Fireside Chat »Opportunities for Digital Learning and Teaching«

On October 24, 2023, a fireside chat with Prof. Dr. Ann-Marie Kaulbach, Dr. Wendelin Neubert, Prof. Dr. Emanuel V. Towfigh and students on the topic »Opportunities of digital learning and teaching«: Can flipped classroom work in law studies?, took place at the European University Viadrina Frankfurt (Oder).

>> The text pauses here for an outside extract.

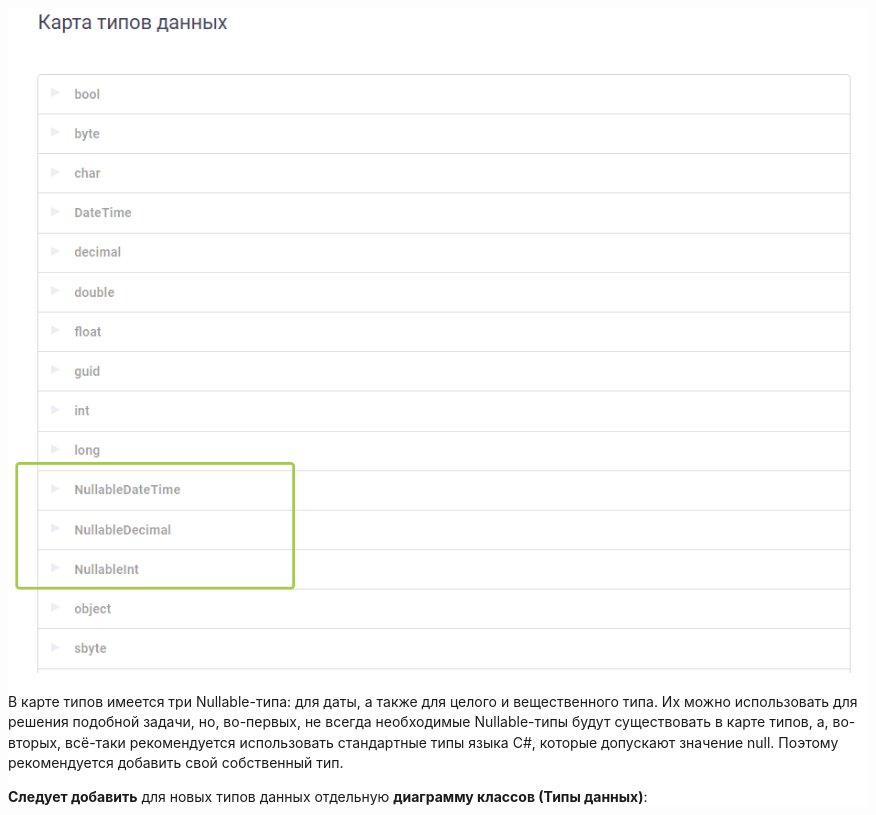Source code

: ![Карта типов модели](/images/pages/guides/flexberry-ember/2-3-autocomplete-and-data-types/2-3-9.png)

В карте типов имеется три Nullable-типа: для даты, а также для целого и вещественного типа. Их можно использовать для решения подобной задачи, но, во-первых, не всегда необходимые Nullable-типы будут существовать в карте типов, а, во-вторых, всё-таки рекомендуется использовать стандартные типы языка C#, которые допускают значение null. Поэтому рекомендуется добавить свой собственный тип.

**Следует добавить** для новых типов данных отдельную **диаграмму классов (Типы данных)**:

Learning research has known for a long time that the combination of traditional teaching methods – lectures and classroom-based courses as well as textbooks or scripts – with digital learning materials – so-called “blended learning” – leads to significantly better learning outcomes than the isolated use of traditional teaching methods. This realization is also slowly finding its way into law studies: 📚+👩‍🏫+🖥️+📱 ➡️ 🏆

According to the findings of learning research, the most effective form of blended learning is the »flipped classroom« concept: up to now, the »classroom«, i.e. the lecture or study group, has mainly been used for the initial teaching of learning material – in the subsequent self-study, the students should then apply (learn) what they have learned in this way. In the »flipped classroom«, this distribution is reversed: students should first acquire the learning material in self-study – so that they can then apply (learn) the material in the »classroom«, i.e. in the lecture or study group, with the professor. High-quality digital learning materials are particularly suitable for self-study for the initial teaching of learning content.

Why is this teaching and learning approach more effective? Because the valuable time spent with the extremely well-trained teachers is not spent on teaching basic knowledge that students can confidently read on their own, but rather on the most important part of the learning process: the application and thus the consolidation of what has been learned.

But can this approach also work in law studies? One key challenge is that the application phase requires students to be able to interact with the professors in order to actually apply what they have learned through self-study. This can be difficult in a lecture hall with 300 fellow students. But students must also be prepared to come to the lecture well prepared. A third problem: The digitalized learning materials that are supposed to provide effective learning support during self-study must be excellent in terms of didactics and content and at the same time implement the advantages of digitalized learning materials.